One way in which to better inform the Australian public of what might lie ahead would be for a rigorous independent and public strategic assessment of the prospects of war to be conducted outside of government. Such a strategic assessment could be based on publicly-available material, and would not have to rely on classified information. Conducted with an eye to Australian perspectives and interests, such a strategic assessment could make a real difference to public understanding, by raising awareness of the relevant issues and choices.
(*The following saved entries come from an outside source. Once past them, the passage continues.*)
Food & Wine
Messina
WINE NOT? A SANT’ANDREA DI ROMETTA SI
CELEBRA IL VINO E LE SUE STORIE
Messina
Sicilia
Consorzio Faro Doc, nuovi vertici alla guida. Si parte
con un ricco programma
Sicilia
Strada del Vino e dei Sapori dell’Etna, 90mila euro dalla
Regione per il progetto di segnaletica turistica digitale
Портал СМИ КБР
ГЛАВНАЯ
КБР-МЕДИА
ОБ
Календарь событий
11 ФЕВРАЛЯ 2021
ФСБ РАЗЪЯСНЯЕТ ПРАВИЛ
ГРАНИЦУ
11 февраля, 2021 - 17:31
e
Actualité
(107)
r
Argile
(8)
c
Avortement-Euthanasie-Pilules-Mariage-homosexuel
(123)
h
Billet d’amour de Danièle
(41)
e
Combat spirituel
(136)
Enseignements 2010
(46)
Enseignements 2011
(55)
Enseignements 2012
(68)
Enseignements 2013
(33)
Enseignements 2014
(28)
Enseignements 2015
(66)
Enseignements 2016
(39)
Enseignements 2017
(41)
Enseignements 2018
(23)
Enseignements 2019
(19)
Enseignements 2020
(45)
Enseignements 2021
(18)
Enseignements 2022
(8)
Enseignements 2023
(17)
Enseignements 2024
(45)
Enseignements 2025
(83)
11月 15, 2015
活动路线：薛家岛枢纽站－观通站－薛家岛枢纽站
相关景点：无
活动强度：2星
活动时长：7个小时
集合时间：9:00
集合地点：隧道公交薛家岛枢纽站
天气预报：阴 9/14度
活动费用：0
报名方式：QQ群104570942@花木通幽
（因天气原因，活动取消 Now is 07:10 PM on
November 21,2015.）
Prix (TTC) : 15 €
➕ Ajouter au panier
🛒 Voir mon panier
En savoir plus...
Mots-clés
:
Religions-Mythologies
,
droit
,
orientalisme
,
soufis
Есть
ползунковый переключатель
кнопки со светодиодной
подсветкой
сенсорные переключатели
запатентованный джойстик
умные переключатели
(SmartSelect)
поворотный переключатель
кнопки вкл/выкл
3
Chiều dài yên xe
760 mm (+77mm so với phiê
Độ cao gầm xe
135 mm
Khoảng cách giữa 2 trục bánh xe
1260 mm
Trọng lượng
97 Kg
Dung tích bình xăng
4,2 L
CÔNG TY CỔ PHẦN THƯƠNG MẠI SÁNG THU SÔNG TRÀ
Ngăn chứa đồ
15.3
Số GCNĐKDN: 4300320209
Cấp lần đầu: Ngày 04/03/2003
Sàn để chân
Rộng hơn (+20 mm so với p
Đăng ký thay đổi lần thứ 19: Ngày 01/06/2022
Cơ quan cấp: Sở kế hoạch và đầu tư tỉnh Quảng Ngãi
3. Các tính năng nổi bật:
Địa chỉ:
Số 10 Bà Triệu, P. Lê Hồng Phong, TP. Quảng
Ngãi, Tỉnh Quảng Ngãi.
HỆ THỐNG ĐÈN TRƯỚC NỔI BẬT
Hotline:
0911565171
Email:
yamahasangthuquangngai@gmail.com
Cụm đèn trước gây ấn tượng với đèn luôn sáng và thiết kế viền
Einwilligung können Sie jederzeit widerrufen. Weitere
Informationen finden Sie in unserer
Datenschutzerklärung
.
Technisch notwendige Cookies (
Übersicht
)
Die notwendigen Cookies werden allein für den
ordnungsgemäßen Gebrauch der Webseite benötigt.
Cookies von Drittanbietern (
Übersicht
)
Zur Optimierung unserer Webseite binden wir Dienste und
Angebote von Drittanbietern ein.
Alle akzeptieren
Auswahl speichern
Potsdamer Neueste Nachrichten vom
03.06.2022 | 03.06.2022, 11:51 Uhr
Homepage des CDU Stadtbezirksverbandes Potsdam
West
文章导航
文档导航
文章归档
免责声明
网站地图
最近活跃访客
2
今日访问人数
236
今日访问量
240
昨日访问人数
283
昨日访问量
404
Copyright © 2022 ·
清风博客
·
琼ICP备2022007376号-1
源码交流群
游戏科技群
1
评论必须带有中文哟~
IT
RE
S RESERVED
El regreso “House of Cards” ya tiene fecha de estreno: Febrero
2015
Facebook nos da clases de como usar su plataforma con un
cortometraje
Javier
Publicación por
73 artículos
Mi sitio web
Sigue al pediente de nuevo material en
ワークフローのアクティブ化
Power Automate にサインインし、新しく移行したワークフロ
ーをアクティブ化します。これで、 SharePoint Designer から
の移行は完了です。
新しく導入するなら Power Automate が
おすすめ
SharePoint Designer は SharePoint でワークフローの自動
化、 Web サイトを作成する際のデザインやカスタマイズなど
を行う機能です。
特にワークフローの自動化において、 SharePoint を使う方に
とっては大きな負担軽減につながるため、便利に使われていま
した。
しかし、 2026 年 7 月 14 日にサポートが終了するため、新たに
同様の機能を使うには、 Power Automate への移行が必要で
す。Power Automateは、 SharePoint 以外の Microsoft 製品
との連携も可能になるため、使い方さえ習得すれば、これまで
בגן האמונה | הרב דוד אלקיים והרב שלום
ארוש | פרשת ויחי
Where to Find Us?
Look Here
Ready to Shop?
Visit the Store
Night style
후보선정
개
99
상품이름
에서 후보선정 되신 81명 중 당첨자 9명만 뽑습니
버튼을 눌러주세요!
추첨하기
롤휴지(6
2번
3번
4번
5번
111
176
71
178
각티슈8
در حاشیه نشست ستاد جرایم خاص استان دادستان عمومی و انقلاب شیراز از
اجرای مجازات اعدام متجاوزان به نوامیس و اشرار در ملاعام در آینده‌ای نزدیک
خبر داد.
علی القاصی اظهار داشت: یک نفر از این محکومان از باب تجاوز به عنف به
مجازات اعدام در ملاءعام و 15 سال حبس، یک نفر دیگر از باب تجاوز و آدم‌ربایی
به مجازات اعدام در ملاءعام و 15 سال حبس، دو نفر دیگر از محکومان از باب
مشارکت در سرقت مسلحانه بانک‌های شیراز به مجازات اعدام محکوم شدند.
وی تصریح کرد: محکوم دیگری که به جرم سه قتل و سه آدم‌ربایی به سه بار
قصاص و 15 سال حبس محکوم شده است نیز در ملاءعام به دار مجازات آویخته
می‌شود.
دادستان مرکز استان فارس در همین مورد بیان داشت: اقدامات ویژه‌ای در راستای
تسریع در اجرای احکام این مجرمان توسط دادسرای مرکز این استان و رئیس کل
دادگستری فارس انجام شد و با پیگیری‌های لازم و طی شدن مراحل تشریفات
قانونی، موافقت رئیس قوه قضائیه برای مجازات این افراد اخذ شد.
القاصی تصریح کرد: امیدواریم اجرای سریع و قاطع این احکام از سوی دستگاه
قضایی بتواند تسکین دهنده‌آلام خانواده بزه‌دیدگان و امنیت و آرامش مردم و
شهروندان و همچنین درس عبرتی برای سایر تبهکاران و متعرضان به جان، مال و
The strategic assessment would be tasked with answering three broad questions:

  • Using an estimative process, what are the probability ratings of crisis, confrontation and conflict (including major war) in the Indo Pacific between now and 2030?
  • Using scenario-based gaming techniques, how might such a war be triggered and unfold, how might it be conducted, and how might it end?
  • What would be Australia’s strategic interests in these contingencies, and flowing from those interests, what courses of action would be open to Australia, including in relation to both lessening the risk of war, and preparing for war, should it come?

Such a strategic assessment exercise could be conducted by the Australian Strategic Policy Institute (this being core business for ASPI), perhaps in partnership with the National Security College and the Strategic and Defence Studies Centre, both of the Australian National University. The assessment team would consist of the best and brightest Australian minds from think tanks and academia, as well as serving Australian Public Service and Australian Defence Force members (who would be authorised to participate in a personal capacity).

Ideally, the project would be overseen by a group of eminent persons. Perhaps ASPI could enlist all living former deputy secretaries of defence strategy and former Vice Chiefs of the Defence Force (those two positions being the partnership in Defence where defence policy meets military strategy) as an ‘all-star’ group to guide and mentor the project. Such a list would include Paul Dibb, Ric Smith, Hugh White, Richard Brabin-Smith, Peter Jennings, Peter Baxter, Rebecca Skinner, Peter Tesch, Chris Barrie, Ken Gillespie, David Hurley, and Mark Binskin—a group which would bring a range of different perspectives to the project, along with a deep collective reservoir of knowledge, experience, and judgement.

This is but an idea. Better ones might be suggested. Anything would be an improvement on the tiresome and reductive commentary by categorisation (namely the trope of ‘hawks versus doves’) that dominates and blights Australian strategic discourse. By bringing different perspectives together, and engaging in a contest of estimates and ideas, we might stand a better chance of being vaguely right, rather than exactly wrong, on the question of war and peace in our region.